CHENNAI: Post the recent slump in Indian weightlifting that culminated in a wretched display at the Rio Olympics last year, things have been shaken up by national weightlifting coach Vijay Sharma. The six core lifters — Sathish Sivalingam, RV Rahul, Vikas Thakur, Mirabai Chanu, Sanjita Chanu, Punam Yadav — who are currently training at the National Institute of Sports in Patiala have been given fresh routines and Sharma has firmly set sights on the Asian Games next year.
“Most of these lifters had already reached the ceiling limit that the old routines could help them achieve. So after the last nationals (held in Nagercoil in December), we decided to shake-up their training routines. The ultimate aim is to do well at the Asian Games, where no lifter has won a medal since 1998. Things have gone well so far and we’re hopeful they get better by the time the next event comes up,” he told Express on Sunday.
That event will be the Commonwealth Senior, Junior & Youth Championships, to be held in Gold Coast, Australia, from September 3 to 9. But Sharma knows that is just the beginning.

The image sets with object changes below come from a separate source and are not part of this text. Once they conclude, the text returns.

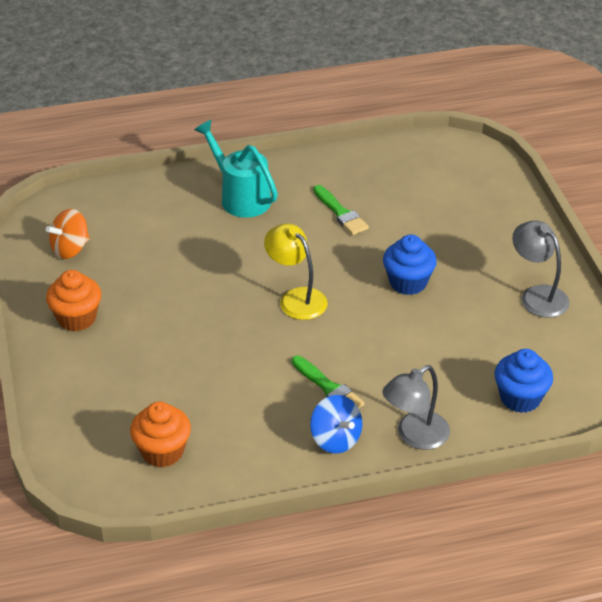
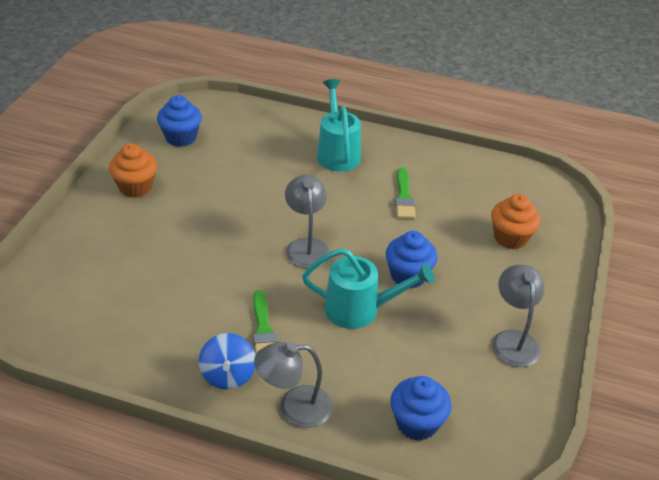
camera: 30 degrees right, 0 degrees up
orange spinning top [46,209,90,259] -> blue cupcake [157,95,202,147]
orange cupcake [130,401,191,467] -> orange cupcake moved to [491,194,541,249]
yellow lamp [264,224,328,320] -> grey lamp [285,175,330,268]
none -> turquoise watering can [302,248,435,329]

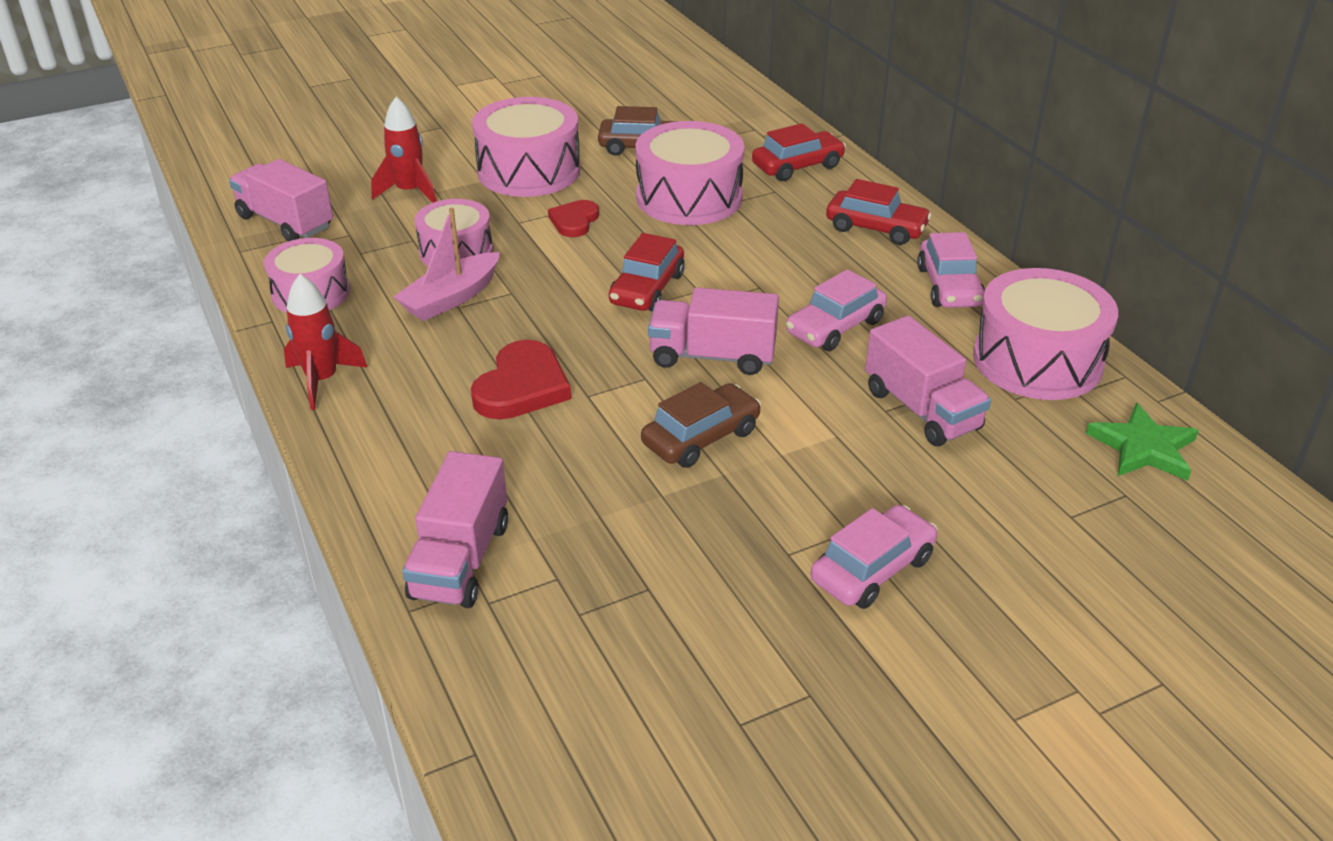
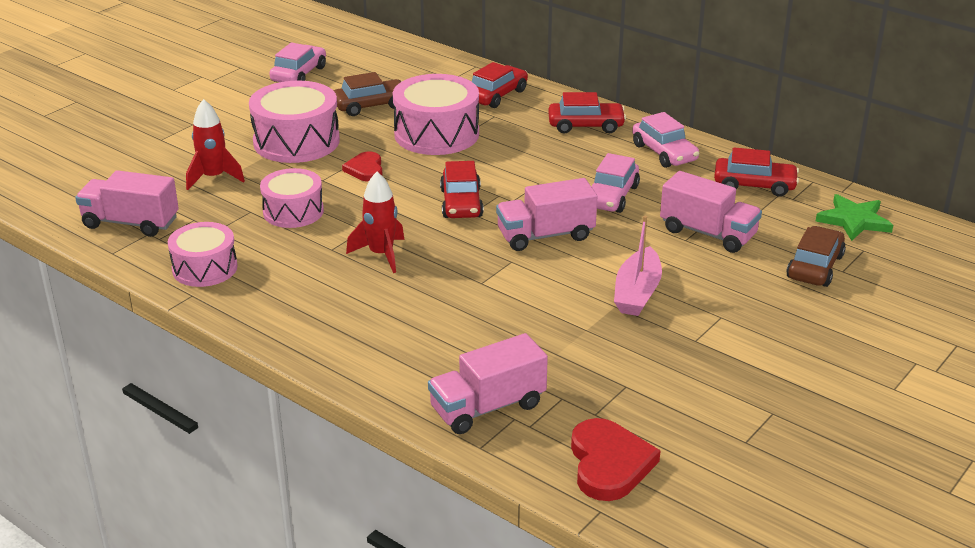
camera: 25 degrees left, 5 degrees down
red rocket [284,274,368,410] -> red rocket moved to [346,172,404,273]
pink boat [393,208,500,321] -> pink boat moved to [614,216,662,316]
pink truck [402,451,508,608] -> pink truck turned 75 degrees clockwise [428,333,548,434]
red heart [471,340,571,419] -> red heart moved to [571,418,661,501]
brown car [641,382,761,468] -> brown car moved to [786,226,846,287]
pink car [810,505,938,609] -> pink car moved to [269,42,326,82]
pink drum [973,268,1118,400] -> red car [714,147,799,197]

“We will use the Commonwealth Championships to assess how far we have come and we’ll know what more we have to do in order to prepare well for the Asian meet in 2018,” he added.

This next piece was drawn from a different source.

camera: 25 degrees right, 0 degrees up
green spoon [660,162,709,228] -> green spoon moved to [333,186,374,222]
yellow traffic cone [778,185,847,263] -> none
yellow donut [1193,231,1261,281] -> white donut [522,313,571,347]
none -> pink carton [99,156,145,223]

Of the six core lifters, two have impressed the most. “Mirabai and Rahul have come a long way since the new routines came into effect. While the others are still to break their previous performances, these two have improved a lot. Rahul, the Youth Commonwealth Games silver winner, has shown a lot of potential, despite being relatively new to the fold. We had a performance trial last week and these two came up with top-notch showings. There will be three more such trials till the Asian Games and the hope is that the rest will also be able to get better and raise their standard.”

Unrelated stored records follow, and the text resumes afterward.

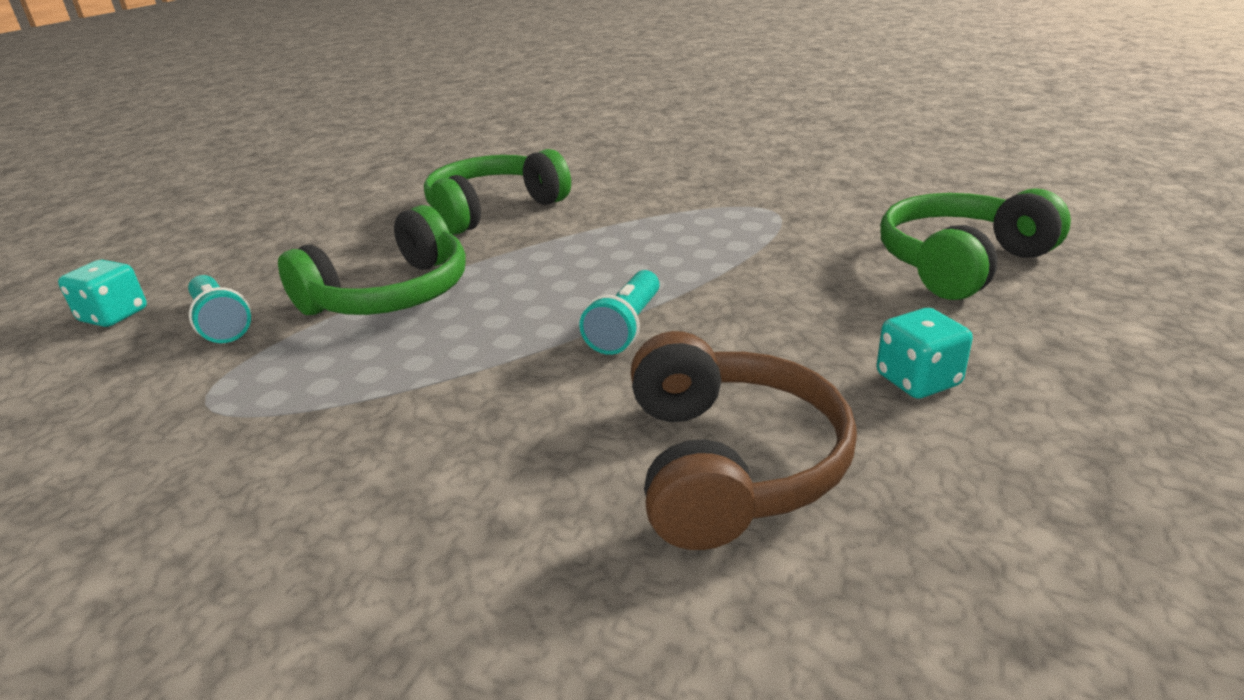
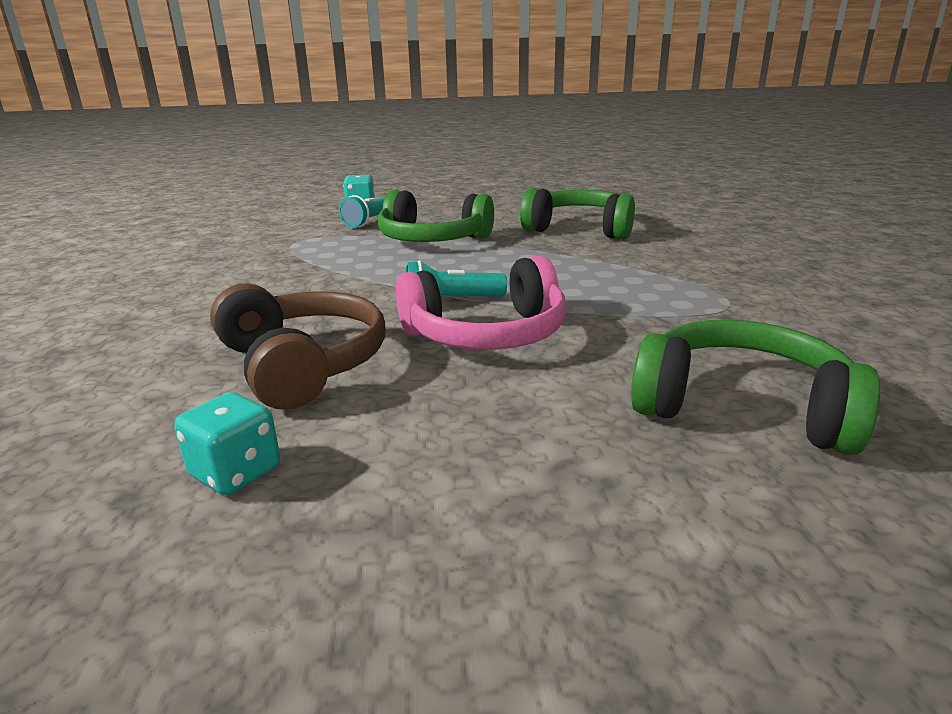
camera: 60 degrees right, 5 degrees down
brown headphones [631,331,857,550] -> brown headphones turned 90 degrees counterclockwise [210,283,386,410]
turquoise dice [876,308,973,399] -> turquoise dice moved to [174,392,280,495]
none -> pink headphones [396,256,567,350]

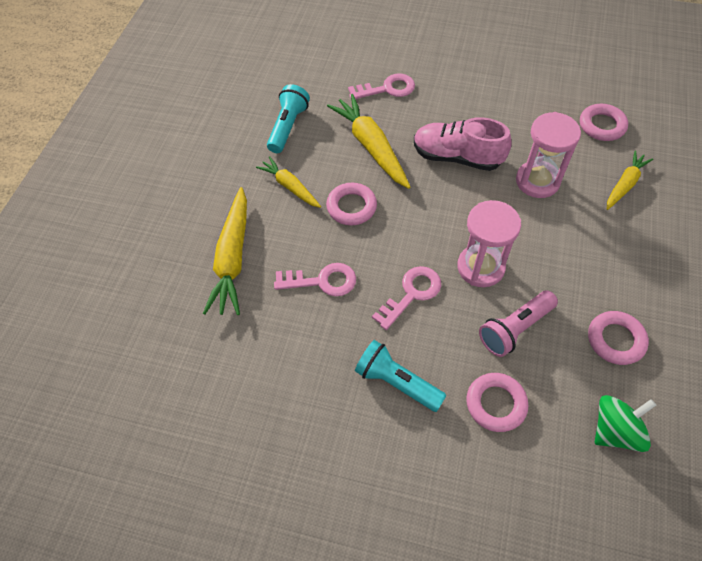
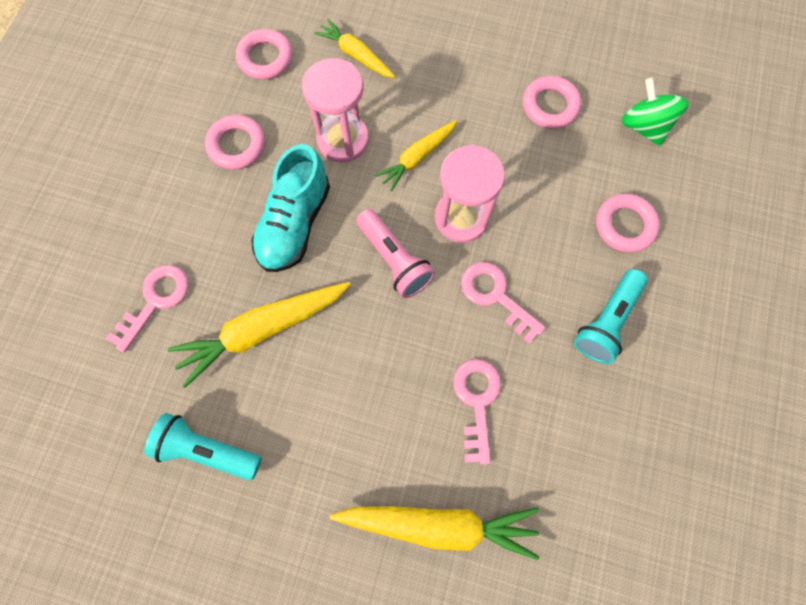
camera: 90 degrees left, 15 degrees up
yellow carrot [256,156,321,208] -> yellow carrot moved to [375,120,457,191]
pink ring [326,183,377,225] -> pink ring moved to [205,115,265,170]
pink key [348,74,415,99] -> pink key turned 45 degrees clockwise [106,265,189,352]
pink shoe [414,117,512,171] -> turquoise shoe [251,144,330,272]
pink flashlight [479,290,558,357] -> pink flashlight moved to [356,209,435,298]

The period till September will be crucial for the lifters. “We go to Shilaroo for high-altitude training on April 9, and stay there for the next five weeks. The plan is to go there every year for at least four weeks. High-altitude training helps build endurance, which is key for our lifters if they are to perform well at elite events. But we’ll do so for a maximum of five weeks as the thin air there isn’t really conducive for weightlifting,” he concluded.